On 01/24/2013 11:32 PM, Adam Wilson wrote:
> On Thu, 24 Jan 2013 14:15:45 -0800, Robert Schadek <realburner at gmx.de> 
> wrote:
>
>> On 01/24/2013 10:56 PM, Adam Wilson wrote:
>>> On Thu, 24 Jan 2013 13:54:09 -0800, Andrei Alexandrescu 
>>> <SeeWebsiteForEmail at erdani.org> wrote:
>>>
>>>> On 1/24/13 4:08 PM, Adam Wilson wrote:
>>>>> On Thu, 24 Jan 2013 12:58:41 -0800, Andrei Alexandrescu
>>>>> <SeeWebsiteForEmail at erdani.org> wrote:
>>>>>
>>>>>> On 1/24/13 3:45 PM, Nick Sabalausky wrote:
>>>>>>> On Thu, 24 Jan 2013 12:51:32 -0500
>>>>>>> Andrei Alexandrescu<SeeWebsiteForEmail at erdani.org> wrote:
>>>>>>> No, you merely came up with *some* specific cherry-picked 
>>>>>>> examples that
>>>>>>> sparked *some* debate (with most of the disagreing coming from
>>>>>>> you).
>>>>>>
>>>>>> I simply mentioned three reasons that came to mind.
>>>>>>
>>>>>> Andrei
>>>>>
>>>>> While I don't approve of Mr. Sabalausky's tone or attitude, the 
>>>>> crux of
>>>>> his argument is logically sound. The problem with @property isn't
>>>>> @property, it's D's insistence on optional parens. If paren usage was
>>>>> clearly defined then this would be a non-issue. I would like to point
>>>>> out that I can't think of another systems/general purpose language 
>>>>> that
>>>>> has an calling syntax specification as vague and convoluted as 
>>>>> D's. C#'s
>>>>> is brutally simple. Java's is brutally simple. In C/C++ everything 
>>>>> is a
>>>>> function or field, so, brutally simple.
>>>>>
>>>>> Make D's calling syntax simpler, end optional parens!
>>>>
>>>> Simplicity is clearly good, but there's something to be said about 
>>>> those warts in chained calls. The UFCS-enabled idioms clearly bring 
>>>> a strong argument to the table, there's no ignoring it.
>>>>
>>>> Andrei
>>>
>>> Then @property needs to be fixed such that optional parens don't 
>>> effect it one way or the other. Removing the concept of properties 
>>> and making functions that look like properties through optional 
>>> parens is a very poor (and lazy) solution. As Mr. Ruppe pointed out, 
>>> properties are DATA, and functions do stuff. That statement alone is 
>>> an excellent argument for clearly delineating which is which... 

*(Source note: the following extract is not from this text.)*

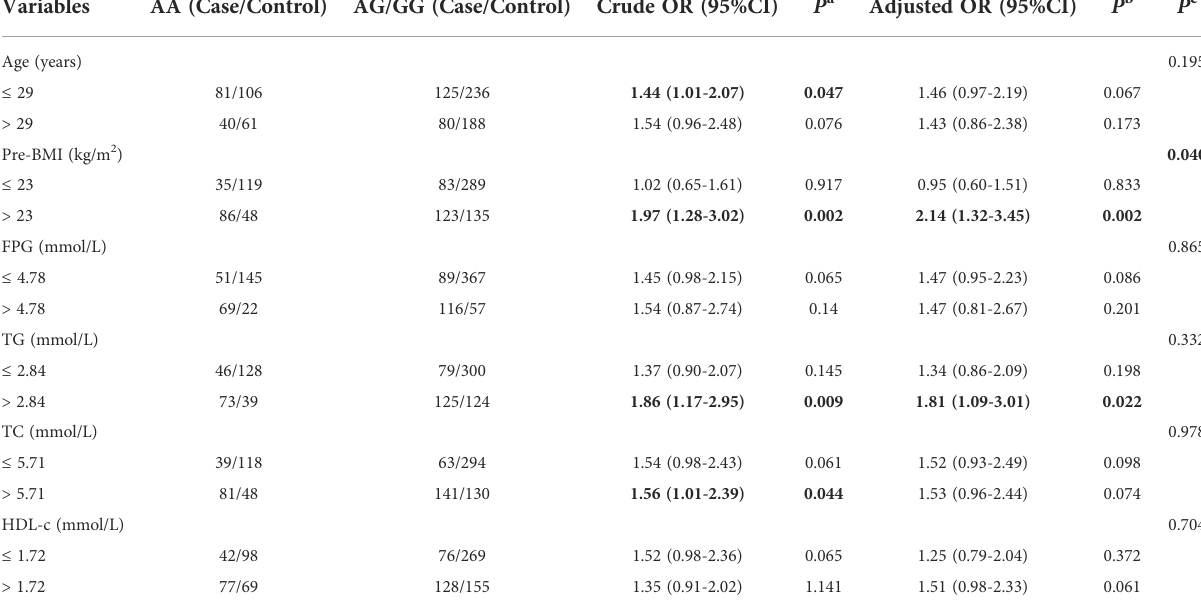
TABLE 4 Strati fi cation analysis for associations between ACE2 rs2106809 A>G and PE risk. Variables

>>> Properties are not functions.
>>>
>>
>> At while you're at it, just get ride of:
>>
>> int[] a.
>> a.length = 10;
>>
>> That this grows the array stills creeps me out.
>>
>> Robert
>
> Well, from a syntax standpoint it's legitimate, and D's dynamic arrays 
> are something I prefer over C#'s less flexible solution. My main 
> problem with using it is that D's GC is absurdly naive. When this 
> seemingly benign action causes your program to freeze for non-trivial 
> fractions of a second for the millionth time, it can be quite despair 
> inducing...
>
Yes, the syntax is legit. It's the semantic that "scares" me. IMHO it 
feels strange that assigning a variable resizes a array. Something like 
a.resize(10) would make me feel better.